On the attraction side, MiHR (the Mining Industry Human Resources Council) has identified, through its sector study, that the industry is facing a huge mismatch between supply and demand in the labour force of tomorrow. As more and more senior mining executives are realizing, there will be no quick fix to this problem. Our industries, be they mining, metallurgical, or petroleum, will be competing for the same resources as all other industries in Canada. Throwing money at the problem will not make the problem go away.
The supply side has to increase. Different strategies are available to some of us. For example, Mining in Society was deployed for the second time at the CIM conference in Vancouver this past May. It is an excellent venue for changing our image and attracting new entrants into our industries. Other solutions include increasing participation of women and native people in our industries, and immigration will certainly come into play as well. But these are only partial solutions. All of these strategies will also bring their own set of challenges.
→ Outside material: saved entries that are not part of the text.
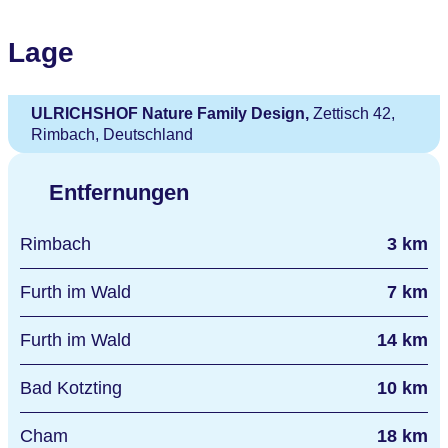
Lage
ULRICHSHOF Nature Family Design,
Zettisch 42,
Rimbach, Deutschland
Entfernungen
Rimbach
3 km
Furth im Wald
7 km
Furth im Wald
14 km
Bad Kotzting
10 km
Cham
18 km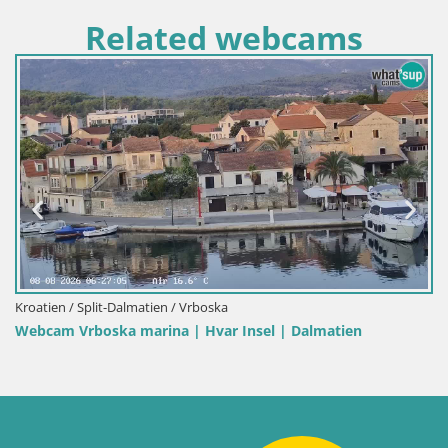
Related webcams
Kroatien / Split-Dalmatien / Vrboska
Webcam Vrboska marina | Hvar Insel | Dalmatien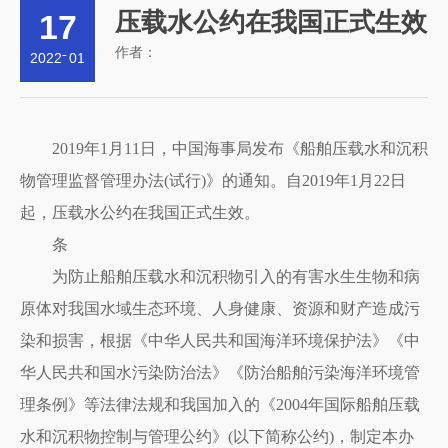
17
压载水公约在我国正式生效
作者：
-
2022
01
2019年1月11日，中国海事局发布《船舶压载水和沉积
物管理监督管理办法(试行)》的通知。自2019年1月22日
起，压载水公约在我国正式生效。
条
为防止船舶压载水和沉积物引入的有害水生生物和病
原体对我国水域生态环境、人身健康、资源和财产造成污
染和损害，根据《中华人民共和国海洋环境保护法》《中
华人民共和国水污染防治法》《防治船舶污染海洋环境管
理条例》等法律法规和我国加入的《2004年国际船舶压载
水和沉积物控制与管理公约》(以下简称公约)，制定本办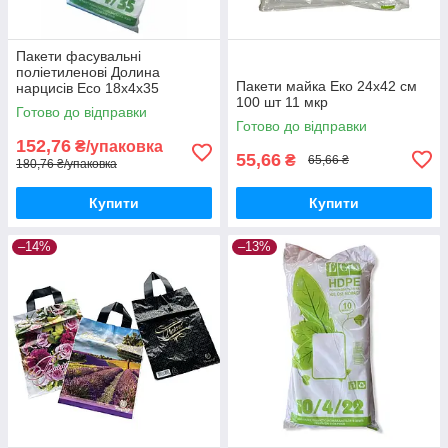
Пакети фасувальні
поліетиленові Долина
Пакети майка Еко 24х42 см
нарцисів Eco 18x4x35
100 шт 11 мкр
Готово до відправки
Готово до відправки
152,76
₴/упаковка
55,66
₴
65,66 ₴
180,76 ₴/упаковка
Купити
Купити
–14%
–13%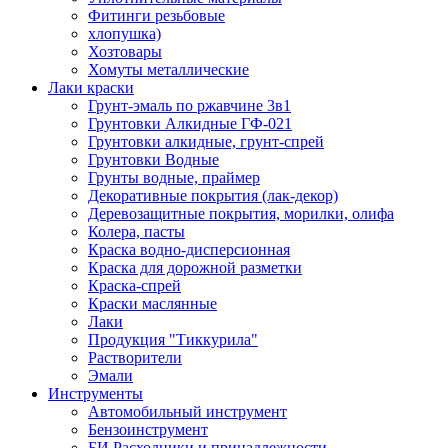
Фитинги резьбовые
хлопушка)
Хозтовары
Хомуты металлические
Лаки краски
Грунт-эмаль по ржавчине 3в1
Грунтовки Алкидные ГФ-021
Грунтовки алкидные, грунт-спрей
Грунтовки Водные
Грунты водные, праймер
Декоративные покрытия (лак-декор)
Деревозащитные покрытия, морилки, олифа
Колера, пасты
Краска водно-дисперсионная
Краска для дорожной разметки
Краска-спрей
Краски маслянные
Лаки
Продукция "Тиккурила"
Растворители
Эмали
Инструменты
Автомобильный инструмент
Бензоинструмент
БИ.Расходники и принадлежности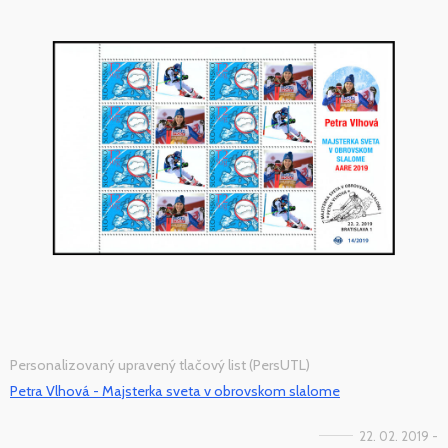
Personalizovaný upravený tlačový list (PersUTL)
Petra Vlhová - Majsterka sveta v obrovskom slalome
22. 02. 2019 -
But how does this relate to CIM? Through the retention and development aspects.
For those of us who participated in the Vancouver conference, we had the opportunity to witness the new CIM strategic framework for the next few years and its new vision statement - world-class professional development, networking, and knowledge sharing. Applied within and across our own industries, the very foundation of our Institute is by definition the greatest retention and development tool available to us. What better opportunity to exchange among ourselves through CIM’s structure on best practices for optimizing the use of our current workforce or developing and retaining current employees? What better opportunity to exchange on successes in implementing alternative recruiting strategies? What better opportunity to… the opportunities are endless.
I invite each and every one of you to carefully read through CIM’s revised mission statement and guiding values and principles (CIM Magazine, June/July 2006, p. 110). Needless to say, members actively involved in CIM strongly support them. The Institute offers its members the greatest opportunities to attract, retain, and develop members, so let’s get our people involved! The payback is fantastic.